前三个片场的凡人气息刻在骨子里,造神者的未解之谜堵在心里,眼前的造神片场却处处是反差,他一边拍,一边郁闷:为什么别人的记录官都是拍俊男靓女,他特意赶来造神者的专属片场,拍的却是蒸紫薯卷的神和一群吃卷的凡人,还得揣着个谜?
鱼公一时手痒引了点江水,溅在石板上,赶紧用桨挡水:“江水护沙地薯,可不能乱溅!”
连田鸽神化身轻笑,父神的稳压着船桨,子神的灵韵撩江水浇了鱼公一下,星神们笑作一团,白汽飘在他们之间,透着几分孩子气。
编辑的镜头拍下这一幕,手指无意识地按了快门,心里双重吐槽:神也玩泼水?和凡人片场的小孩打闹有什么区别?造神者到底为啥突然在专属片场造神?这谜啥时候能解?可镜头里的画面,却比凡人片场的打闹温柔百倍,薯香裹着江风,竟透着几分治愈。
“等等!这道具是不是太普通了?”
编辑终于从懵逼和疑惑里回了点神,从机位后探出头,声音带着没散的疲惫和郁闷,指着连田鸽神的晾衣架,“你是父子双神的化身,造神片场的星神,戏内的武器用晾衣架……会不会太敷衍了?”
这话一出,片场静了半秒,随即笑作一团。
连田鸽神化身走到他面前,眉眼间父神的沉稳和子神的灵韵交织,用晾衣架轻轻夹起一个紫薯卷,对着他的镜头晃了晃,薯香飘进镜头里:“编辑刚从凡人片场过来,怕是不懂潮汕的神。
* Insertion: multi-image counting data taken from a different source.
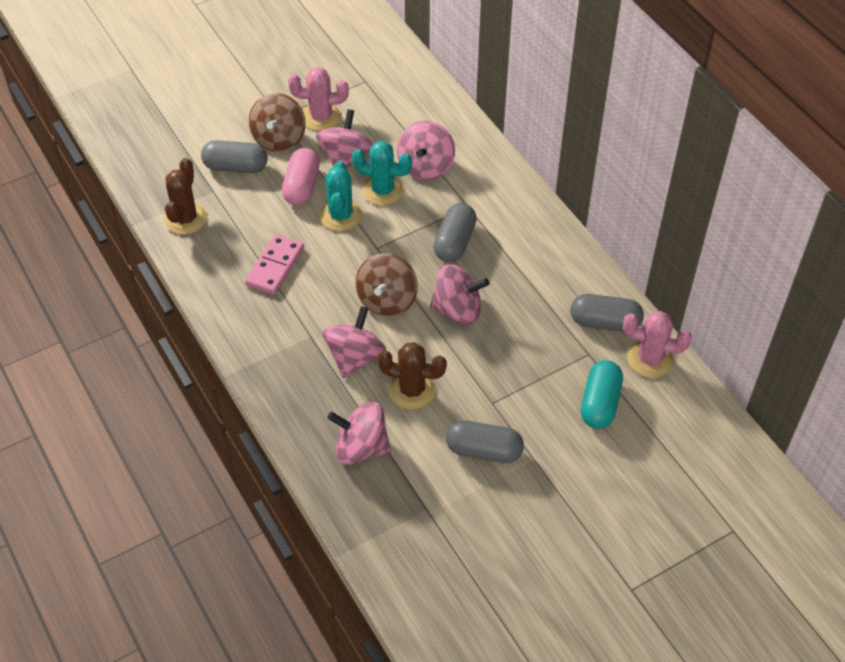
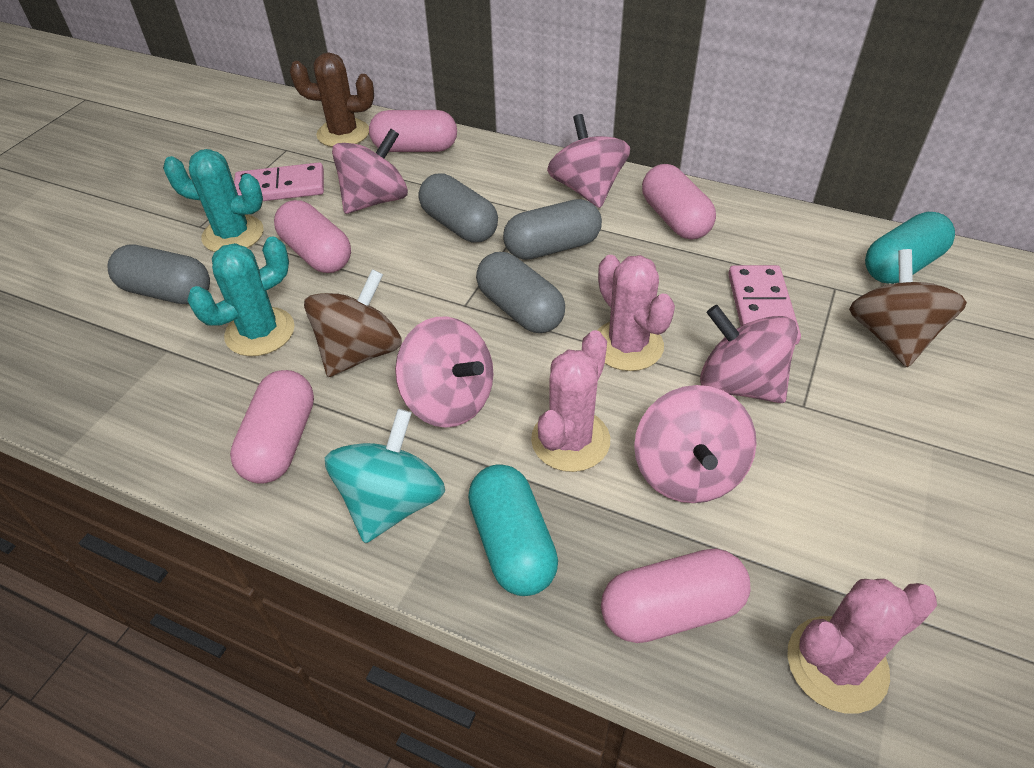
brown cactus: 2 -> 1
pink cactus: 2 -> 3
pink capsule: 1 -> 5
pink domino: 1 -> 2
turquoise capsule: 1 -> 2
turquoise spinning top: 0 -> 1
这晾衣架,是阿婆晒粿干的,是大叔晒衣裳的,是非遗竹编匠做的,缠着手编紫薯花,藏着家家户户的烟火气。我这化身的力量,就来自这烟火气,来自父神的稳、子神的柔,来自沙地薯的甜。威风不如贴地气,普通的烟火,才是最硬的神力。”
编辑看着镜头里的紫薯卷,看着连田鸽神化身的眼睛,心里的郁闷散了一丝,懵逼和疑惑却更甚——他拍了那么多凡人片场,从没听过这样的道理,烟火气竟能是神的力量;而造神者,到底为什么要在自己的专属片场,造这样一群“烟火神”?
子神的灵韵从化身上冒头,偷偷捏了个紫薯卷塞给编辑:“别郁闷啦,吃卷!造神片场没那么多规矩,就是守着烟火,拍着暖,比凡人片场舒服多啦。”
紫薯卷塞在手里,温热的,薯香钻鼻。
编辑捏着卷,看着眼前的星神,看着满场的白汽和烟火,看着连田鸽神化身里父神无奈摇头、子神偷偷笑的模样,突然觉得,这造神者的专属造神片场,好像也没那么离谱。
只是前三个凡人片场的疲惫还在,造神者的疑惑没散,懵逼依旧,却还是下意识地把镜头对准了那缕裹着薯香的白汽,对准了连田鸽神的晾衣架——他好像,开始有点懂这造神片场的烟火,却更想知道,造神者突然造神的背后,到底藏着什么。
片场的第一个小彩排“驱散小执念”,星神们各展神通,连田鸽神化身一稳一柔,父神定序,子神暖心,瞬间化了小娃的执念。
编辑举着记录仪,拍得入神,连自己踩进石缝都没发现,肤安公飘过来,暖光托着他的脚,奶声奶气喊:“编辑小心!别摔啦!摔了就拍不到热乎卷啦!”
他赶紧道谢,看着屏幕里的画面,心里的郁闷终于淡了点,只剩下满满的懵逼和未解的疑惑——原来造神片场的打开方式,从来不是高高在上的神性,而是藏在紫薯卷里、晾衣架上、青石板间的,最普通的人间烟火。
而他这个被造神者邀约,从凡人片场赶来的记录官,好像就这样,懵懵懂懂地,成了这烟火的见证者,还揣着一个关于造神者的谜。
傍晚收工,陈皮老匠分的陈皮干印着紫薯卷图案,阿婆装的红桃粿裹着薯香,编辑把这些都拍进镜头里,收机器时,老林叔递给他一个热乎的紫薯卷:“编辑,吃了再走,今天的卷,甜。”
他接过,咬了一口,本味的甜在嘴里化开。
晚风裹着薯香,吹在脸上,前三个凡人片场的油烟味好像淡了,心里的郁闷散了些,只剩下一点懵逼,一点疑惑,和一点说不清道不明的暖。
他想,或许这造神者的专属造神片场,也不是渡劫,是意外的温柔,只是那个谜,终究还在。